Spring was over. It was the bewitching twi-dark, twi-bright hour. Ahalya had hardly slept. Rather than waste time on the proverbial what-ifs, she hit the keyboard to finish some writing. She had barely typed a few words when her fingers froze. It felt as if someone had placed a rock on her heart. She swallowed hard. What was this sour taste? Was it something she had eaten? Or was it the aftertaste of a forgotten curse? She had hoped to camouflage this toxic sensation with a glass of rose milk but it persisted.
She lay down on the day bed, pulling her legs up to her chest. The morning glare forced her eyes open. She drank a glass of water, then another. While making breakfast, her eyes, still blurry with sleep, fell on the meat mincer. It floated in front of her like an evil genie. Approaching the counter, she was surprised to find a pile of ashes.
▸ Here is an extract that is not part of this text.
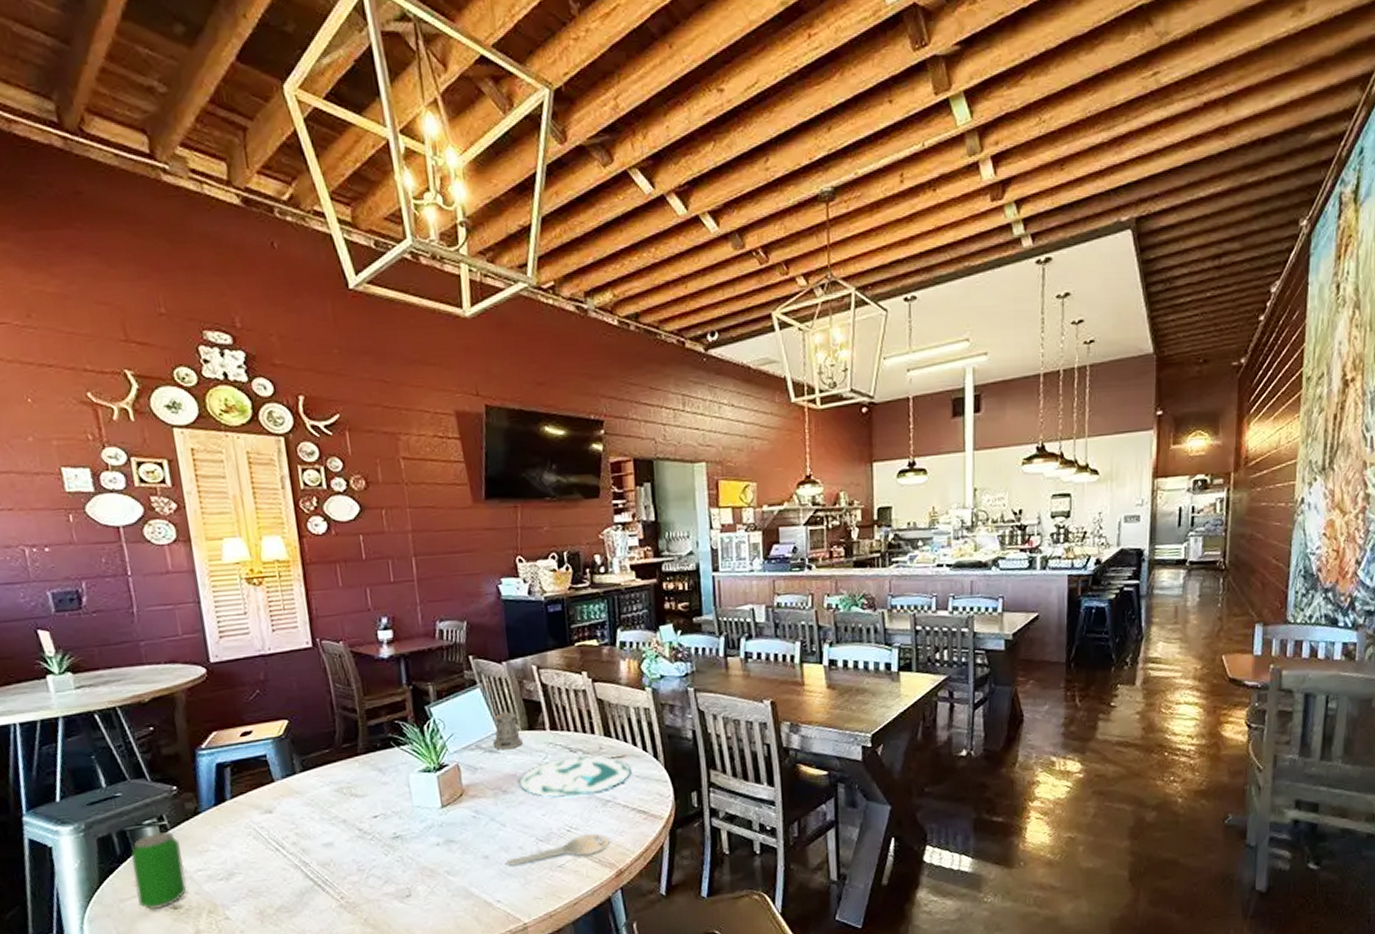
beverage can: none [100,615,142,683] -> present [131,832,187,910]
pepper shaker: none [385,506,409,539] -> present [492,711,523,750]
As she sifted through it, her fingers curled around pieces of bones, chips of tusks, shredded letters. A cry escaped her body. More a primeval call than a cry. Then nothing. She kept moving her lips, making sounds that had not yet found their proper shape in words.
Gautam found her sitting at the counter in a trance. He looked at her. He looked at the ashes. He gathered Ahalya in his arms but she tore herself away.
She was leaving again. This time she left home with the cloud-eared dictionary and little else. She got down at Hope Street and walked to the library garden. There she scattered the ashes at the roots of the hundred-year-old banyan and opened the dictionary. As its pages began to fade, she began to say a prayer, and it was a garland of words plucked from many languages.